Le projet de loi déposé hier par le gouvernement Charest propose des balises raisonnables aux décisions des organismes publics en matière d'accommodements pour motifs religieux. Par la laïcité ouverte dont il se réclame, le gouvernement est fidèle à l'histoire du Québec, une société foncièrement libérale.

Le projet de loi 94 établit que le voile intégral n'a pas sa place dans les services publics. Toute personne qui fournit ou qui reçoit un service du gouvernement ou d'un établissement public devra avoir le visage découvert. Dans les cas où un accommodement à ce principe serait néanmoins réclamé, l'organisme concerné devrait le refuser «si des motifs liés à la sécurité, à la communication ou à l'identification le justifient».

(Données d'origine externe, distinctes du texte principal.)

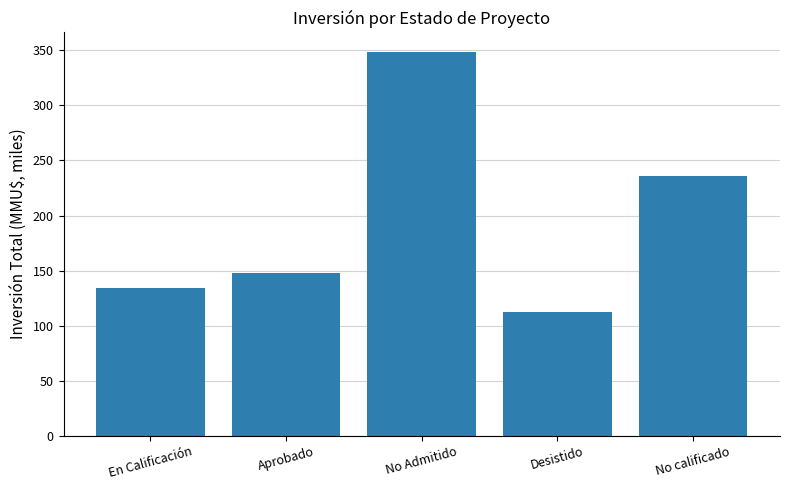

What value does the data have at No Admitido?

349.0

De façon plus générale, le projet de loi affirme que tout accommodement doit respecter le droit à l'égalité entre les femmes et les hommes et «le principe de la neutralité de l'État». L'importance de l'égalité des sexes, déjà affirmée à trois reprises dans la Charte des droits et libertés de la personne, est donc réitérée ici. Voilà qui devrait être suffisamment clair.

L'adoption de ce projet de loi réglera-t-elle le problème des accommodements pour motifs religieux? Non. Comme toute loi, celle-ci sera susceptible d'interprétations diverses, dans la vie de tous les jours comme devant les tribunaux. La diversité religieuse croissante des sociétés occidentales les confronte à des défis complexes qu'aucun texte de loi ne pourra relever à lui seul.

Au Québec, les tenants d'une laïcité pure et dure souhaiteraient qu'on interdise à tous les employés du secteur public de porter un signe religieux. Le gouvernement Charest opte plutôt, comme nous, comme la commission Bouchard-Taylor, pour une laïcité modérée. «Nous ne voyons aucune contradiction à ce qu'une personne puisse porter un signe religieux et faire son travail de manière professionnelle et impartiale», a dit le premier ministre. C'est aussi le point de vue qu'avait défendu avec éloquence le Bloc québécois devant MM. Bouchard et Taylor, le parti fédéral disant mal voir «la pertinence d'une interdiction globale, qui s'appliquerait à l'ensemble des fonctionnaires et des personnes à l'emploi des réseaux de la santé et de l'éducation.»

Le Bloc suggérait cependant que le port de signes religieux soit interdit pour «les fonctions qui, par leur nature même, doivent incarner la neutralité de l'État», tels les juges et les policiers. Cette suggestion nous semblait raisonnable. Le gouvernement l'estime juridiquement irréalisable. Il faudra y revenir en commission parlementaire.

La controverse suscitée par les accommodements raisonnables ne s'éteindra pas, d'autant que certains trouvent avantage à souffler sur la braise. Le projet de loi 94 a toutefois le grand mérite de clarifier, enfin, les principes dont doivent s'inspirer les gestionnaires publics.